Con el paso de los días, las miradas al móvil eran más frecuentes, al igual que los pensamientos, las fantasías, los miedos, las sensaciones. Alguna vez se nos escapaba un beso entre orgasmo y orgasmo y hacíamos como si no hubiera pasado. Siempre el miedo. En otras ocasiones, las caricias sustituían a las cachetadas y nos entraban ganas de amputarnos las manos. Íbamos cuesta abajo y sin frenos. A veces, nuestros brazos se rodeaban y ya no parecían el cuerpo de un serpiente. Se estaba a gusto ahí dentro, sobre todo cuando los ojos dejaban de clavarse para empezar a brillar. 

Un día de esos en los que el sol entra por la ventana (o por la puerta) y lo deslumbra todo, me encontró mirando las fotos que le hacía alguna noche que, despistado, se quedaba dormido en mi habitación. Confuso, se acercó, tomó una y me miró con una frialdad que escarchaba los cristales. Yo, entre tartamudeos e intentos de decir algo acertado, no paraba de mirarle. El miedo penetraba por mis carnes. El pánico se adueñaba de mis tripas. La incertidumbre del pecho.
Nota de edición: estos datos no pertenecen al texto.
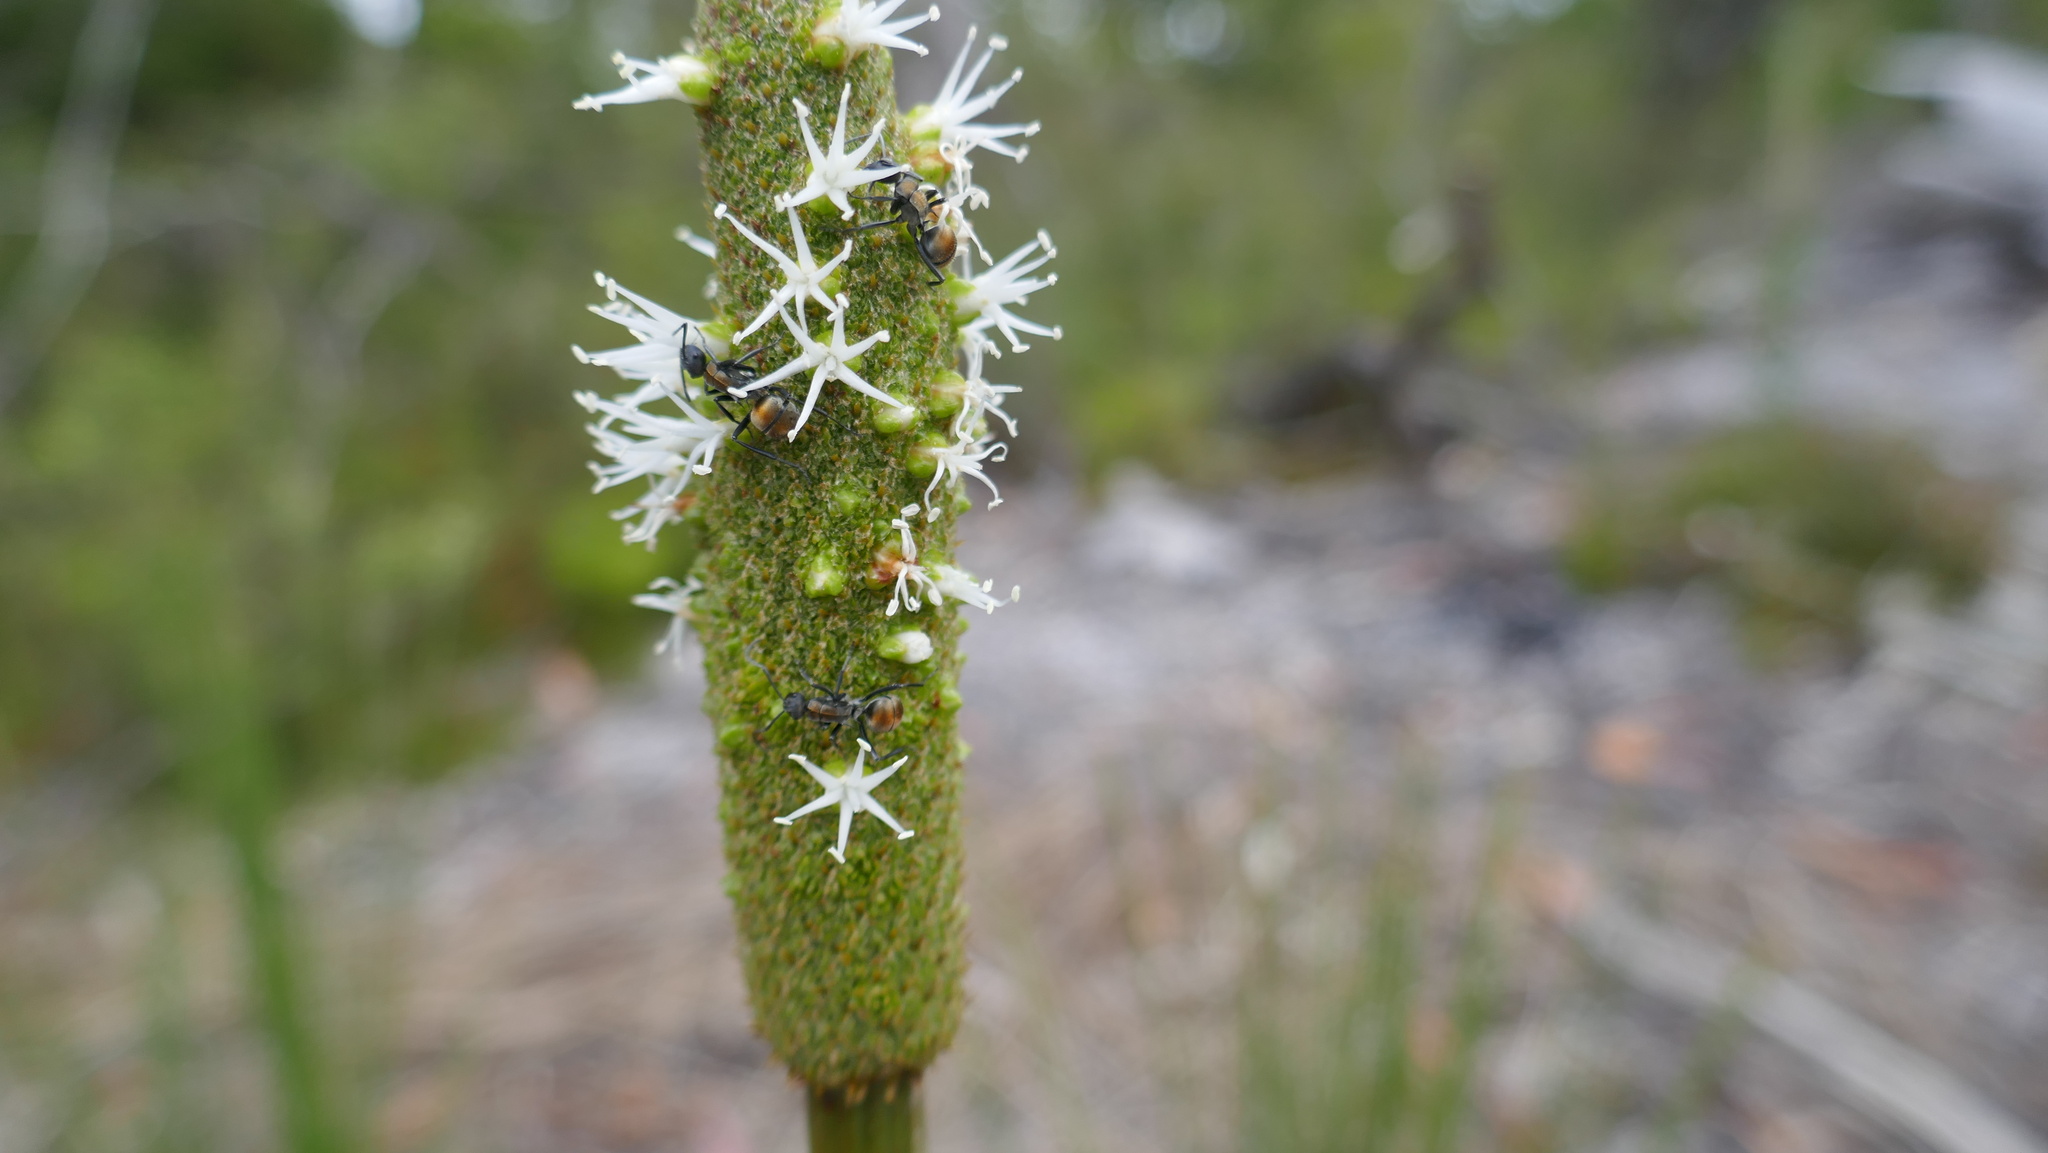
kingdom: Plantae
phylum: Tracheophyta
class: Liliopsida
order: Asparagales
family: Asphodelaceae
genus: Xanthorrhoea
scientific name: Xanthorrhoea johnsonii
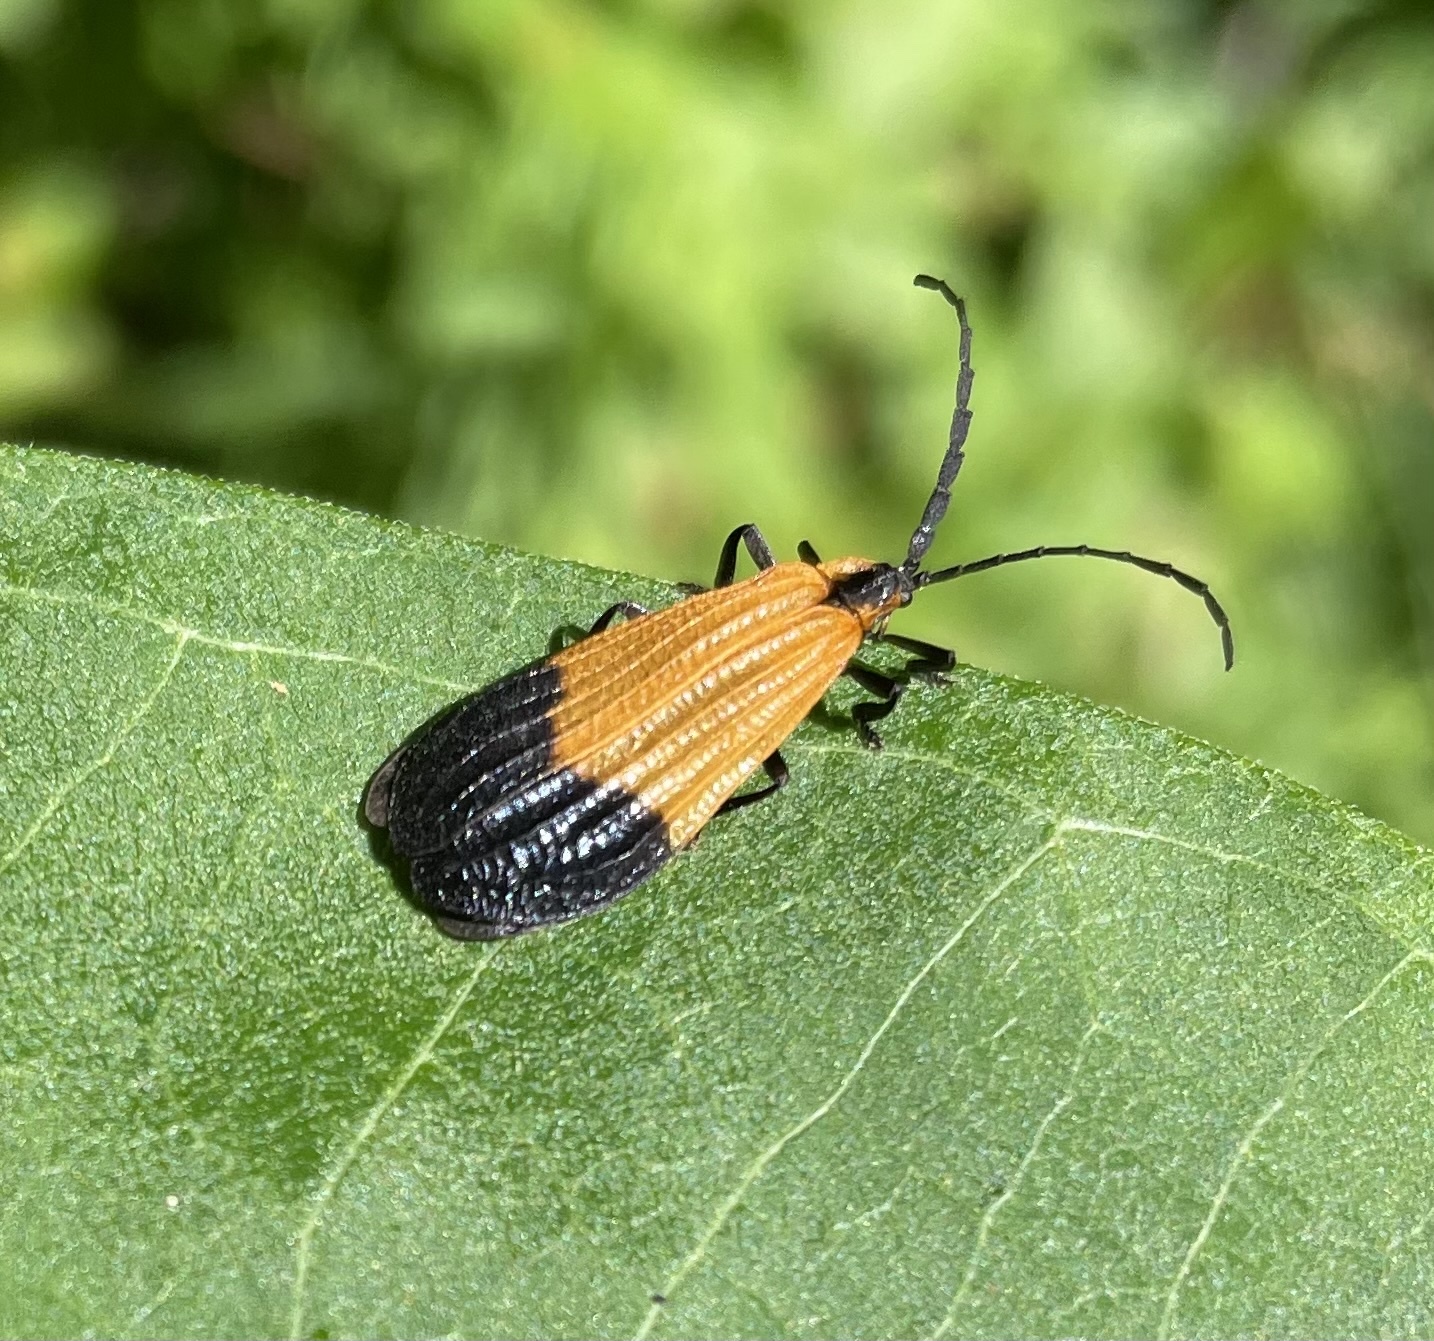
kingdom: Animalia
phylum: Arthropoda
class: Insecta
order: Coleoptera
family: Lycidae
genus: Calopteron
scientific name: Calopteron terminale
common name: End band net-winged beetle
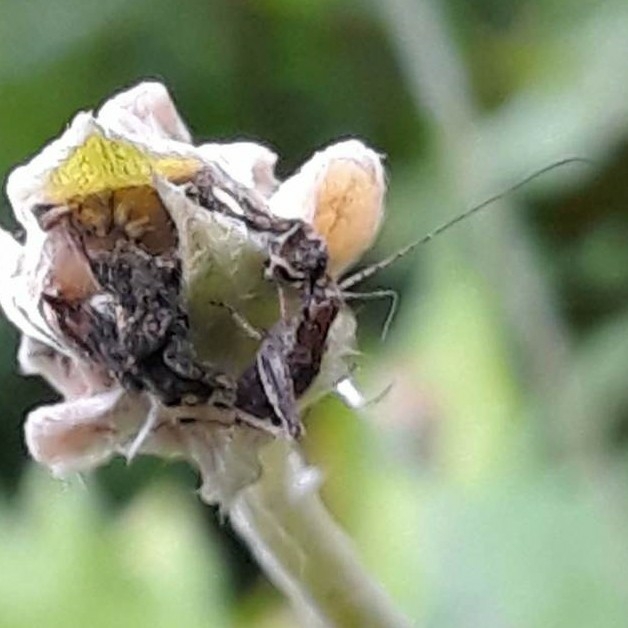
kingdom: Animalia
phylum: Arthropoda
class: Insecta
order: Orthoptera
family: Gryllidae
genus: Hapithus
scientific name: Hapithus agitator
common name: Restless bush cricket
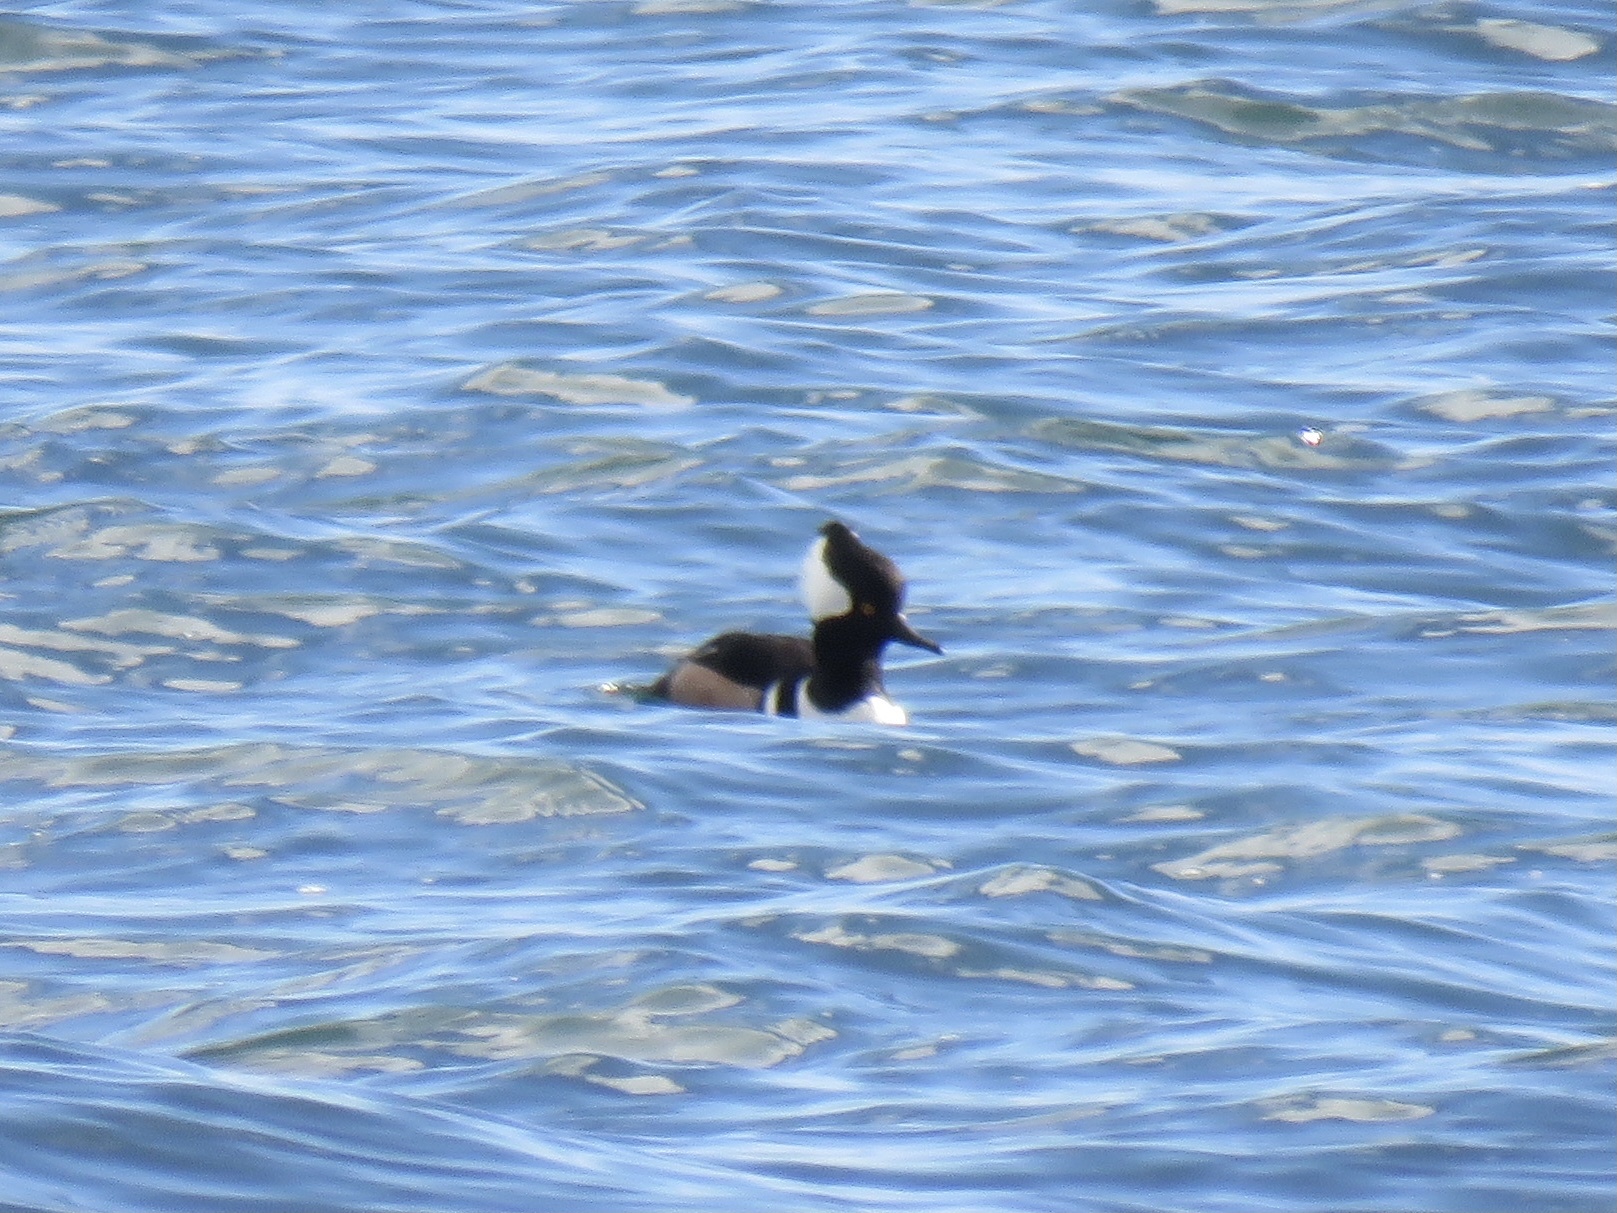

Rompió la foto a la mitad que nos separaba, y la tiró al suelo. "Se acabó". Nunca un portazo había resonado tanto en la casa. "Te quiero" -susurré mirando hacia la puerta.

A los tres días, sonó el timbre. Miré por la mirilla. Era él. Abrí la puerta, dio dos pasos hasta abrazarme y dijo: "yo también".